### TASK:
Repeat exactly, and only, the lines of the entries below from the one with "of normal endometrium" through the one with "micrograph of lung", both ends included.

+++++

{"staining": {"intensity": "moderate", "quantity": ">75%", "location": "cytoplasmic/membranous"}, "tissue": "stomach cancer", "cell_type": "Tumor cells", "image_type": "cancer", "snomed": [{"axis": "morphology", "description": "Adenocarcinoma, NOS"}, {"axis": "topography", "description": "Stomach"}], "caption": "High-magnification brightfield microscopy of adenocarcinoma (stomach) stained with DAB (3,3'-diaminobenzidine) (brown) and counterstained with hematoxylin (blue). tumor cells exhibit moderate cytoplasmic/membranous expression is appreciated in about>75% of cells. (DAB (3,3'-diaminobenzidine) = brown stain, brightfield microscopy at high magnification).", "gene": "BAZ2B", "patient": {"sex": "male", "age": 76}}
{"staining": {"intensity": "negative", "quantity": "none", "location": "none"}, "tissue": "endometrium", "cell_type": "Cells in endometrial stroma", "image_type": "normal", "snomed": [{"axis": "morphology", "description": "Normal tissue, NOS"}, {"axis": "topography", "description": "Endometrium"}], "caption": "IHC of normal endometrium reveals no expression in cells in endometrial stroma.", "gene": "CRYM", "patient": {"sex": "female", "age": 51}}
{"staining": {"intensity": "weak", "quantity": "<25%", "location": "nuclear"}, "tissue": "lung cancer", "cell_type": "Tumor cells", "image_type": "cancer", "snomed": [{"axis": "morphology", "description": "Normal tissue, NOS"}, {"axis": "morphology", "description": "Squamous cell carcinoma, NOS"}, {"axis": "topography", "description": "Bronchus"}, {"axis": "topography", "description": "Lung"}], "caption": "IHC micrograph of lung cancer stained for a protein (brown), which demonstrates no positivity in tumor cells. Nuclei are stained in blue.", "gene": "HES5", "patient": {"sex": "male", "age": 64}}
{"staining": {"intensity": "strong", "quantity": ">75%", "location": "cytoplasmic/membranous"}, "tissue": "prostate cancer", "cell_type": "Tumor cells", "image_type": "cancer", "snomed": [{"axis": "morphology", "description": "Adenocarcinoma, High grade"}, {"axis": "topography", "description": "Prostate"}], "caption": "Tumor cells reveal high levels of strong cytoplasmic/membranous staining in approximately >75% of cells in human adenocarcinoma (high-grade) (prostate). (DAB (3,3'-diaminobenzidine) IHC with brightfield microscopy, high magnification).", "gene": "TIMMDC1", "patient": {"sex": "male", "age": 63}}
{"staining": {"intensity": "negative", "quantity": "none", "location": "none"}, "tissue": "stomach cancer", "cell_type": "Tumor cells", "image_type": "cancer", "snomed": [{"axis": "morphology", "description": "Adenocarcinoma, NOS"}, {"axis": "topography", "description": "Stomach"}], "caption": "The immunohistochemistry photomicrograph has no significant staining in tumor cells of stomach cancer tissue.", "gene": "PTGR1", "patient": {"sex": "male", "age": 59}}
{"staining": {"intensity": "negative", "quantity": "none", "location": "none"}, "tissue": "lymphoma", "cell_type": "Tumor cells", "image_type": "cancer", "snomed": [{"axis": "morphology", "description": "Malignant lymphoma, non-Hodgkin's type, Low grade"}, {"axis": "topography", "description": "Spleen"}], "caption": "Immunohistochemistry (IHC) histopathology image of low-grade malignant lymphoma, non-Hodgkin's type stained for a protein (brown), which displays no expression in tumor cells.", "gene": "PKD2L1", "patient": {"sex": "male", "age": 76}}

+++++

### EXERCISE SOLUTION:
{"staining": {"intensity": "negative", "quantity": "none", "location": "none"}, "tissue": "endometrium", "cell_type": "Cells in endometrial stroma", "image_type": "normal", "snomed": [{"axis": "morphology", "description": "Normal tissue, NOS"}, {"axis": "topography", "description": "Endometrium"}], "caption": "IHC of normal endometrium reveals no expression in cells in endometrial stroma.", "gene": "CRYM", "patient": {"sex": "female", "age": 51}}
{"staining": {"intensity": "weak", "quantity": "<25%", "location": "nuclear"}, "tissue": "lung cancer", "cell_type": "Tumor cells", "image_type": "cancer", "snomed": [{"axis": "morphology", "description": "Normal tissue, NOS"}, {"axis": "morphology", "description": "Squamous cell carcinoma, NOS"}, {"axis": "topography", "description": "Bronchus"}, {"axis": "topography", "description": "Lung"}], "caption": "IHC micrograph of lung cancer stained for a protein (brown), which demonstrates no positivity in tumor cells. Nuclei are stained in blue.", "gene": "HES5", "patient": {"sex": "male", "age": 64}}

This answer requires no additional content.